The panelists, which grew to include Steve Leialoha and Nicola Cuti, also discussed how comics of the ’70s differ from today’s. Most agreed there was more emphasis on the single issue in the ’70s, as there was no expectation that the work would ever be collected into book form. “Plotting was very important then,” Maggin said.
Of course, there were examples of long-form work being done in the ’70s, with Wolfman and Colan’s “Tomb of Dracula” and Moench’s “Master of Kung-Fu” being two examples of books with plotlines that would continue for months, if not years.
Leialoha offered a dissenting voice, saying he doesn’t see a lot of difference in the content or form of today’s comics. Of course, he noted, that could be because he broke in working with Jim Starlin on “Warlock.” “Starlin was doing his best to break every rule he can think of.”
An hour-and-a-half into the panel, Gene Colan finally arrived to a standing ovation. The legendary artist addressed his recent health problems (“Right now, I’m doing good.”) and was thrilled to be at Comic-Con. “I love these conventions. You get to meet all the fans. I become energized. I just love it.”
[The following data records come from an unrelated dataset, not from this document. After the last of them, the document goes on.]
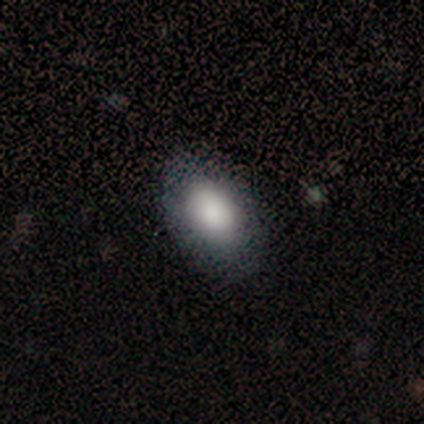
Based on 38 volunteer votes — This is likely a smooth galaxy (71%). How rounded: clearly in between (89%). Merging: clearly none (81%).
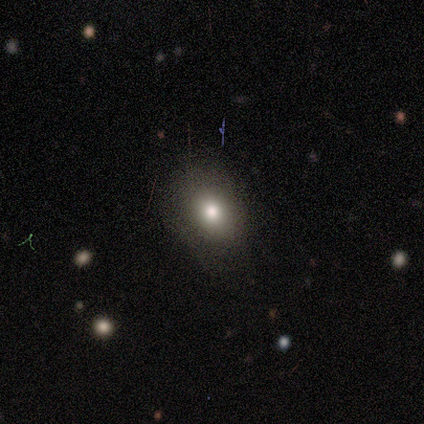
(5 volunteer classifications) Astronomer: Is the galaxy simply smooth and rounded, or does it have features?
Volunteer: smooth — 80%.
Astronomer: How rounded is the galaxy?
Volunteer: in between — 75%.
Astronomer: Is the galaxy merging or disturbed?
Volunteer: minor disturbance — 60% (runner-up: none, 40%).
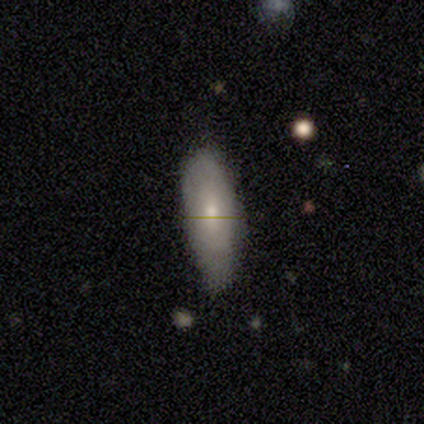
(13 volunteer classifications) A smooth galaxy with no disk features (85%) that is in between round and cigar-shaped (64%).

Vote fractions:
- Smooth or featured? smooth: 85% / featured or disk: 15% / star or artifact: 0%
- How rounded? in between: 64% / cigar-shaped: 36% / round: 0%
- Merging? none: 46% / minor disturbance: 38% / major disturbance: 8% / merger: 8%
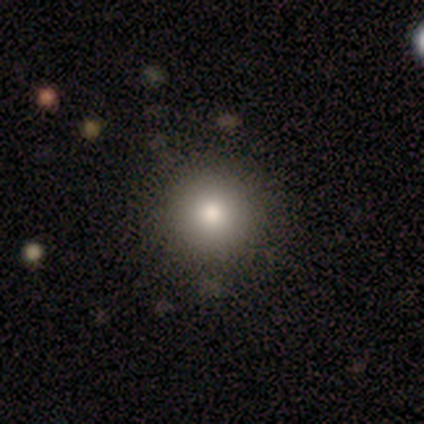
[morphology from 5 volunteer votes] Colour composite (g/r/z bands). It shows a smooth galaxy with no disk features (100%) that is round (100%). Merging: none (100%).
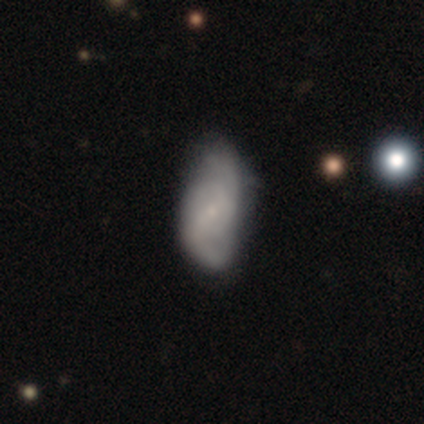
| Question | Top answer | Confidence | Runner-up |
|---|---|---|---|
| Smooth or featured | featured or disk | 62% | smooth (30%) |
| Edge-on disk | no | 100% | — |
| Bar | no | 48% | weak (36%) |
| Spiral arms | yes | 92% | no (8%) |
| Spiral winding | tight | 48% | medium (30%) |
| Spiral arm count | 2 | 74% | 3 (13%) |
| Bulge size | small | 88% | large (4%) |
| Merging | none | 59% | minor disturbance (41%) |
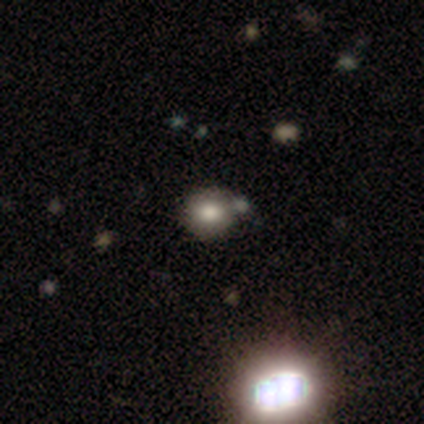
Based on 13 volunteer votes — Smooth or featured? 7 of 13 (54%) said smooth. How rounded? 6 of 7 (86%) said round. Merging? 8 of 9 (89%) said none.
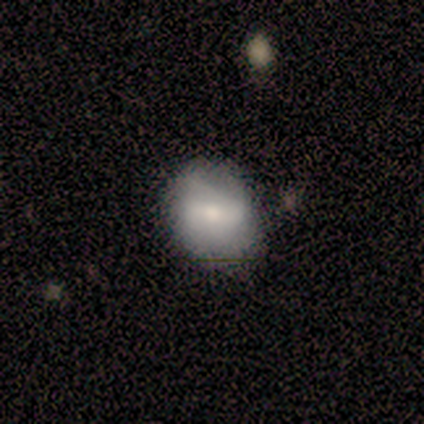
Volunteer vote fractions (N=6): Q: Smooth or featured?
A: smooth (67%); runner-up: featured or disk (33%)
Q: How rounded?
A: round (75%); runner-up: in between (25%)
Q: Merging?
A: none (67%); runner-up: minor disturbance (33%)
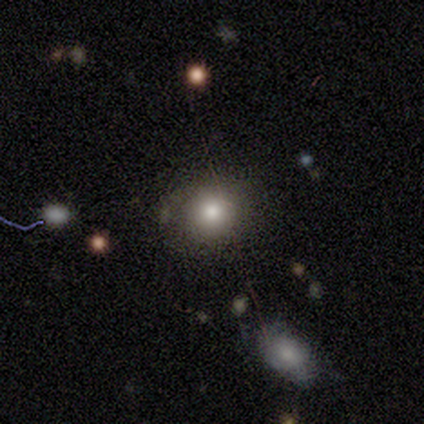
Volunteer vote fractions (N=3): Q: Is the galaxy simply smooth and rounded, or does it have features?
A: smooth — 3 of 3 (100%).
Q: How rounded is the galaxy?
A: round — 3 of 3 (100%).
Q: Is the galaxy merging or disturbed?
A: none — 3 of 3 (100%).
That positive vibe didn’t last for long, as talk quickly turned to “he who shall not be named” (Moench later named him: Jim Shooter). Colan talked about leaving Marvel because of Shooter, who was once Editor-in-Chief of the publisher. Colan was part of an exodus of talent that included Wolfman and Moench, too.
But the panel managed to end on an up note, as the group reflected on what first got them into the field. Wolfman summed it up the best: “As a group, everyone of us loved comics.”